Multicollinearity test with car::vif

888 Views Asked by At

I am trying to run a car::vif() test in R, to test for multicollinearity. However, when I run the code

reg.model1 <- log(Price2) ~ Detached.house + Semi.detached.house + 
               Attached.houses + Apartment +
      Stock.apartment + Housing.cooperative + Sole.owner + Age +
      BRA + Bedrooms + Balcony + Lotsize + Sentrum + Alna + Vestre.Aker +
      Nordstrand + Marka + Ullern + Østensjø + Søndre.Nordstrand + Stovner + 
      Nordre.Aker + Bjerke + Grorud + Gamle.Oslo + St..Hanshaugen + 
      Grünerløkka + Sagene + Frogner 
reg1 <- lm(formula = reg.model1, data = Data)
vif(reg1)

I receive this error in the console:

Error in vif.default(reg1) : there are aliased coefficients in the model.

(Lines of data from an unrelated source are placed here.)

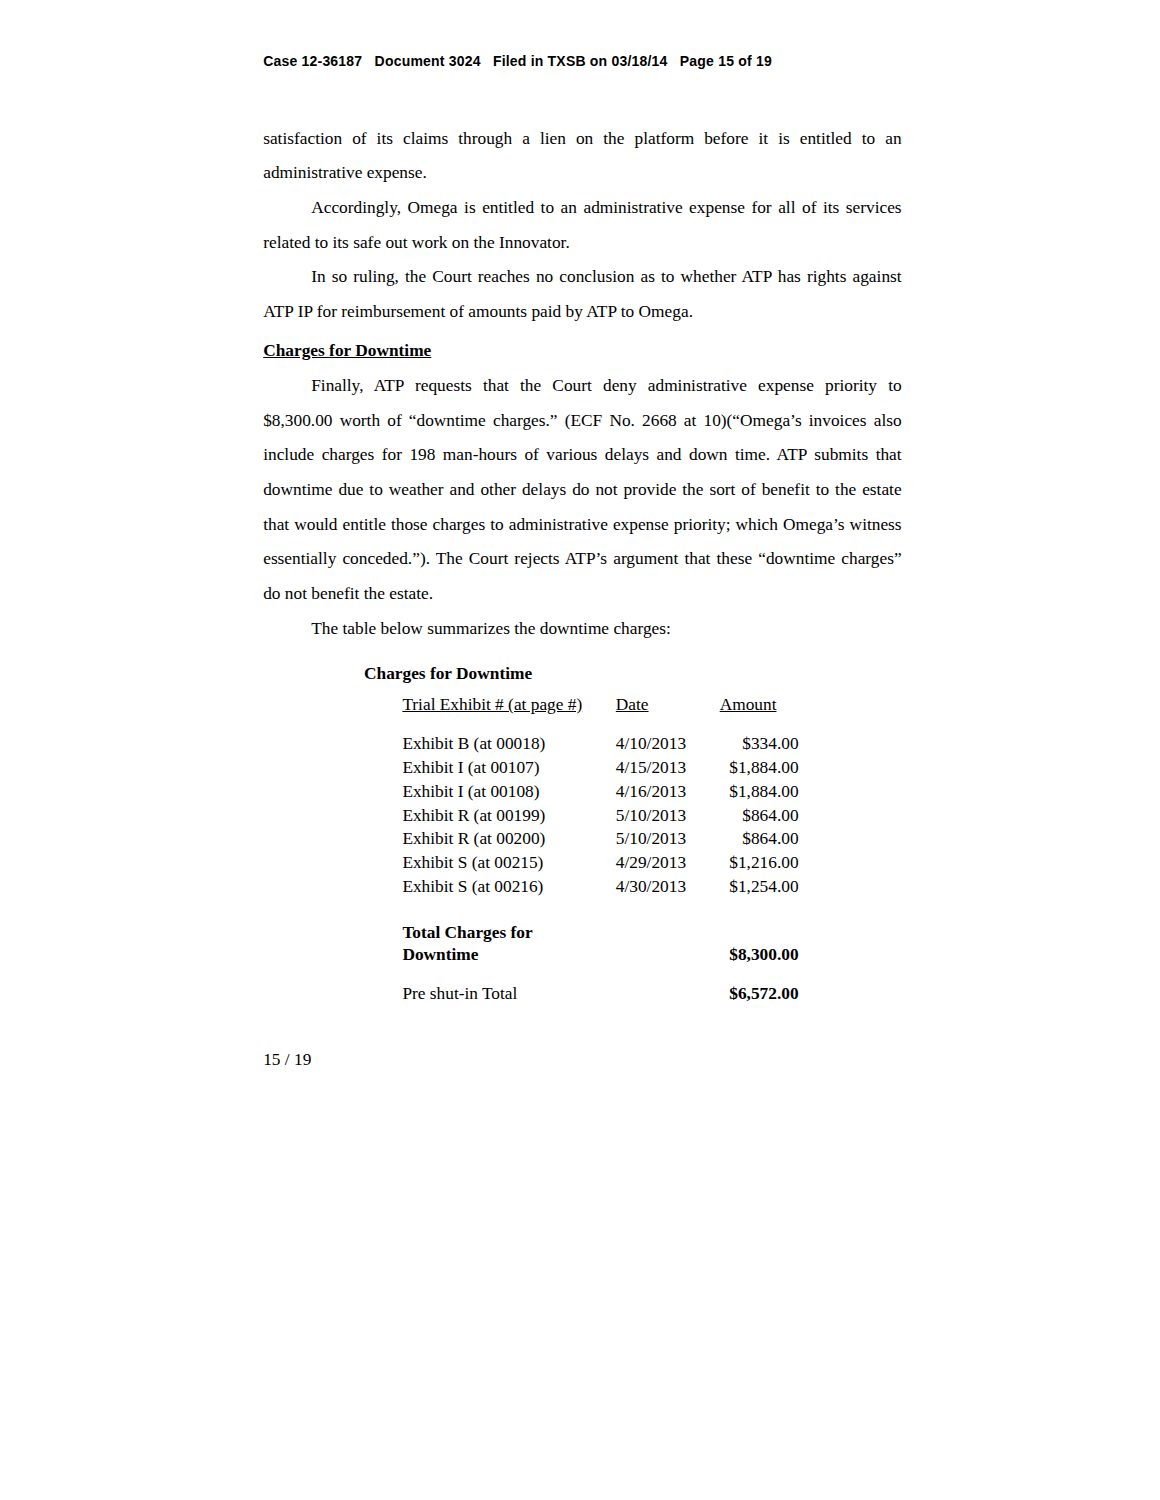Case 12-36187 Document 3024 Filed in TXSB on 03/18/14 Page 15 of 19
satisfaction of its claims through a lien on the platform before it is entitled to an administrative expense.
Accordingly, Omega is entitled to an administrative expense for all of its services related to its safe out work on the Innovator.
In so ruling, the Court reaches no conclusion as to whether ATP has rights against ATP IP for reimbursement of amounts paid by ATP to Omega.
Charges for Downtime
Finally, ATP requests that the Court deny administrative expense priority to $8,300.00 worth of “downtime charges.” (ECF No. 2668 at 10)(“Omega’s invoices also include charges for 198 man-hours of various delays and down time. ATP submits that downtime due to weather and other delays do not provide the sort of benefit to the estate that would entitle those charges to administrative expense priority; which Omega’s witness essentially conceded.”). The Court rejects ATP’s argument that these “downtime charges” do not benefit the estate.
The table below summarizes the downtime charges:
Charges for Downtime
| Trial Exhibit # (at page #) | Date | Amount |
| --- | --- | --- |
| Exhibit B (at 00018) | 4/10/2013 | $334.00 |
| Exhibit I (at 00107) | 4/15/2013 | $1,884.00 |
| Exhibit I (at 00108) | 4/16/2013 | $1,884.00 |
| Exhibit R (at 00199) | 5/10/2013 | $864.00 |
| Exhibit R (at 00200) | 5/10/2013 | $864.00 |
| Exhibit S (at 00215) | 4/29/2013 | $1,216.00 |
| Exhibit S (at 00216) | 4/30/2013 | $1,254.00 |
| Total Charges for Downtime | | $8,300.00 |
| Pre shut-in Total | | $6,572.00 |
15 / 19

What I have read is that this means that there is something in the model that is highly correlated. When I look at the correlation matrix the only thing that is highly correlated is the dependent variable Price. But I also read somewhere that the dependent variable is okay even if it's highly correlated. I also found out that BRA is 0.8 in correlation so I tried to run it again without this, and still get the same error. Does anyone know what the problem could be, or what I could try to do differently?

2

There are 2 best solutions below

2
On BEST ANSWER

This is telling you that some set(s) of predictors is/are perfectly (multi)collinear; if you looked at coef(reg1) you would see at least one NA value, and if you ran summary(lm) you would see the message

([n] not defined because of singularities)

(for some n>=1). Examining the pairwise correlations of the predictor variables is not enough, because if you have (e.g.) predictors A, B, C where (the absolute values of) none of the pairwise correlations are exactly 1, they can still be multicollinear. (Probably the most common case is where A, B, C are dummy variables that describe a mutually exclusive and complete set of possibilities [i.e. for each observation exactly one of A, B, C is 1 and the other two are 0]. I strongly suspect that this is what's going on with your last 16 or so variables, which seem to be boroughs of Oslo ...)

Checking to see which coefficients of the regression are NA (as suggested by @Axeman) can suggest where the problem is; this answer explains how you can use model.matrix() and caret::findLinearCombos to figure out exactly which sets of predictors are causing the problem. (If all of your predictors are simple numeric variables you can skip model.matrix().)

If your problem is indeed caused by including a dummy variable for every possible geographic region, the simplest/best solution is to include geographic region (borough) in the model as a factor: if you do this, R will automatically generate a set of dummies/contrasts, but it will leave one dummy out automatically to avoid this kind of problem. If you later want to go back and get predicted values for every borough, you can use tools from the emmeans or effects packages.

1
On

I searched around for solutions since I couldn't solve them based on the answers. The answers, however, helped me understand my problem better. The solution to my problem was as simple as to put a minus instead of plus for one of the dummy variables. This was originally my code as I posted earlier:

reg.model1 <- log(Price2) ~ Detached.house + Semi.detached.house + 
               Attached.houses + Apartment +
      Stock.apartment + Housing.cooperative + Sole.owner + Age +
      BRA + Bedrooms + Balcony + Lotsize + Sentrum + Alna + Vestre.Aker +
      Nordstrand + Marka + Ullern + Østensjø + Søndre.Nordstrand + Stovner + 
      Nordre.Aker + Bjerke + Grorud + Gamle.Oslo + St..Hanshaugen + 
      Grünerløkka + Sagene + Frogner 
reg1 <- lm(formula = reg.model1, data = Data)
vif(reg1)

To solve my issue i had to simply change my code to:

reg.model1 <- log(Price2) ~ Detached.house + Semi.detached.house + 
               Attached.houses - Apartment +
      Stock.apartment + Housing.cooperative - Sole.owner + Age +
      BRA + Bedrooms + Balcony + Lotsize + Sentrum + Alna + Vestre.Aker +
      Nordstrand + Marka + Ullern + Østensjø + Søndre.Nordstrand + Stovner + 
      Nordre.Aker + Bjerke + Grorud + Gamle.Oslo + St..Hanshaugen + 
      Grünerløkka + Sagene - Frogner 
reg1 <- lm(formula = reg.model1, data = Data)
vif(reg1)

As you can see I have 3 series of dummies, and to make sure multicollinearity doesn't occur I have to remove one dummy from each one. I have removed apartments for the type of home, sole owner for a type of ownership, and Frogner for the district. This website explained this problem and solution much better and simpler than I (https://www.learndatasci.com/glossary/dummy-variable-trap/)!